Frances’s heart was pounding so, she was afraid it would knock a hole in her chest. She said, “I can’t.”
“You have to. Come on.”
She followed him. I’m getting pretty damn tired of these old stairs, she thought. He knocked lightly on Erika’s unrevealing door. From the other side a muffled voice, startled, “Who is it? What do you want?”
“Me. Vince.”
“I don’t want to talk to anybody. I’m in bed. Pleas
e go away. I’ll see you tomorrow.”
“I have to see you.”
“Vincent, I don’t feel well. Please go away.”
Frances looked at him. He unlocked the door and pushed it open. She stood against the rubbed wallpaper of the hall, shaking, afraid she was going to faint.
Vince said crossly, “Come in and shut the door. Do you want all the neighbors in here?”
She shook her head. He reached out a strong thin arm and pulled her into the room, slamming the door shut behind her. At the sight of her, Erika grew very pale. She got up and stood facing them. “Please go away, or I’ll scream. You can’t break into somebody’s home like this.”
“Home,” Vince said with a scornful glance around. “Sit down, Frances. The bed’s all right.”
Erika opened her mouth. Frances had no doubt she would yell if she felt like it. Vince reached out, lightning fast, and gave her a good slap that closed it. The sound was terrible. Frances cowered as though she were the one struck, putting a hand up to shield her face. Erika put a hand across her mouth and stood staring at him as though she couldn’t believe her own senses.
“Damn right,” Vince said as though she had asked a question. “Now you kids are even. Francie’s husband popped her one this morning when she told him she was getting out. The silly bitch has been trying to get up enough nerve to leave for years, and she finally made it. You know why? Because she thought you wanted her. She thought you loved her, that’s why. She couldn’t end a bad marriage for her own sake, but she did it for you.”

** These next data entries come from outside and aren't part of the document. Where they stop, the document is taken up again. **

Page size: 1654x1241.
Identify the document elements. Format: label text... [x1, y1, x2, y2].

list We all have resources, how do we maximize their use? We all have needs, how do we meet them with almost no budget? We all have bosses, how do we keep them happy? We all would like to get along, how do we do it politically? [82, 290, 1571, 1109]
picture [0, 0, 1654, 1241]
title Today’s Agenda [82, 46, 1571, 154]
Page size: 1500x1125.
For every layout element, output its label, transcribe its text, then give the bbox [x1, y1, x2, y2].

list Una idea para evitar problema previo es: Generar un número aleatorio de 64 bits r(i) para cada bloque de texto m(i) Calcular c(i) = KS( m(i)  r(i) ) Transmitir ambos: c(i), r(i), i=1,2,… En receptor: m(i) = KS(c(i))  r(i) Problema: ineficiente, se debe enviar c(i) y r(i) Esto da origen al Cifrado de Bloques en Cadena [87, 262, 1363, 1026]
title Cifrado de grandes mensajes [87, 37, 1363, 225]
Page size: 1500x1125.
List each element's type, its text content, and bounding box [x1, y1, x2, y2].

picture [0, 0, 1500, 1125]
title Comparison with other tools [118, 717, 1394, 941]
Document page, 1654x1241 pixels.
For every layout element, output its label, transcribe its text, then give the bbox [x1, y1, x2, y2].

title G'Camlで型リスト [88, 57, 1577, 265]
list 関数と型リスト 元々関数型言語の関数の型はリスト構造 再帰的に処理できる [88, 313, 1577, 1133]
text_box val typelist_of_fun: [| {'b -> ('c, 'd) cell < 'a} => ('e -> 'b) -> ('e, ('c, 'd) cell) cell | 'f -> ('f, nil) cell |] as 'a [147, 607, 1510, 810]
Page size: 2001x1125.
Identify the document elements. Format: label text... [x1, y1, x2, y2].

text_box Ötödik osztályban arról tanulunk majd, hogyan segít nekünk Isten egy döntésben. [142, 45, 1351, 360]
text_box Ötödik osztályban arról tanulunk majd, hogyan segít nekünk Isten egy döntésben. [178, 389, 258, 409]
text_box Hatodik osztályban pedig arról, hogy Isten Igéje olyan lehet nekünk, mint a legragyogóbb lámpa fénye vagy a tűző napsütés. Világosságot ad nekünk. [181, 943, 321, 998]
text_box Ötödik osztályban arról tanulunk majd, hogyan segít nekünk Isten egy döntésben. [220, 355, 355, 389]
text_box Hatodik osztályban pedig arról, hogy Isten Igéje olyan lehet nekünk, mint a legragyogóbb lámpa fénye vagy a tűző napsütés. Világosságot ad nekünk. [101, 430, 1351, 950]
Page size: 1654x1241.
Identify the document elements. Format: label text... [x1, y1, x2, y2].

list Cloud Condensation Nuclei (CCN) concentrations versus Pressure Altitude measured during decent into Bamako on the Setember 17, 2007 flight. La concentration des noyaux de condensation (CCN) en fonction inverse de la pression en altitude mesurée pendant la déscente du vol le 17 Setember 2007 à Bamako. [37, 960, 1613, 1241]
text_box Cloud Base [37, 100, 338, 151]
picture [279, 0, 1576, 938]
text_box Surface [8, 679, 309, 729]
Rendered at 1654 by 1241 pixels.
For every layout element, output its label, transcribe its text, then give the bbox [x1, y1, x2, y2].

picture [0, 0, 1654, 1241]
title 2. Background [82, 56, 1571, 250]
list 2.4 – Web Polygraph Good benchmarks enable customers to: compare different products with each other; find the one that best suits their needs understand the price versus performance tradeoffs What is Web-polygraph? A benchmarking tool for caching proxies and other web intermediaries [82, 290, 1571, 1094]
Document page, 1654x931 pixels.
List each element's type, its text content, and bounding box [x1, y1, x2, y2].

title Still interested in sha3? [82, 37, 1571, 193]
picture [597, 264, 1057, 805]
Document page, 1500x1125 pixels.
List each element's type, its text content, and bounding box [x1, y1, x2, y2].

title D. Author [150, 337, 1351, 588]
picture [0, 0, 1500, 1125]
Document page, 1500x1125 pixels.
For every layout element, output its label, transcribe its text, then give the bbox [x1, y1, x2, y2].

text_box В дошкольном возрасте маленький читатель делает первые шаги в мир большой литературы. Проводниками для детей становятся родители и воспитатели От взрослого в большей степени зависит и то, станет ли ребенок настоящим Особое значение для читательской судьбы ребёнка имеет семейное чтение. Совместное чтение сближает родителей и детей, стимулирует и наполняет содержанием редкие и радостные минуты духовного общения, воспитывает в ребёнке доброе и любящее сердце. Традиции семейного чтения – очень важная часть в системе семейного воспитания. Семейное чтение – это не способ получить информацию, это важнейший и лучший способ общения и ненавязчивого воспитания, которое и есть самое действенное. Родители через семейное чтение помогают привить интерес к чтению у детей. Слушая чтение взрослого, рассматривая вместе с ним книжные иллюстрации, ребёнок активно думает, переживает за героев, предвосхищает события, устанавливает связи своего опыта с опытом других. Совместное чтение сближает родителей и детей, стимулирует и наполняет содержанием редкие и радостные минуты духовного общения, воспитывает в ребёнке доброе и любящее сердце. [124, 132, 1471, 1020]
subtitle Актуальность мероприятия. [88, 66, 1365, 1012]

Frances said, “Vince, let me—”
“And what did you do? You should have been woman enough to trust her. But no, you have to act like a spoiled brat. You’ve been around a long time, you’re no kid, you know who you can trust and who you can’t trust,” Vince said with a lovely disregard for logic. “Why are you sitting around sulking? Francie’s been caught for years. Now she’s finally made it—on your account. And what happens? You let her down.”
Erika’s lips quivered. “Nobody’s going to sleep with me and some man too. I’ve met these people before. They’re really straight. They come across the fence and play around and then they go back to their nice safe, straight life. I don’t want any part of it.”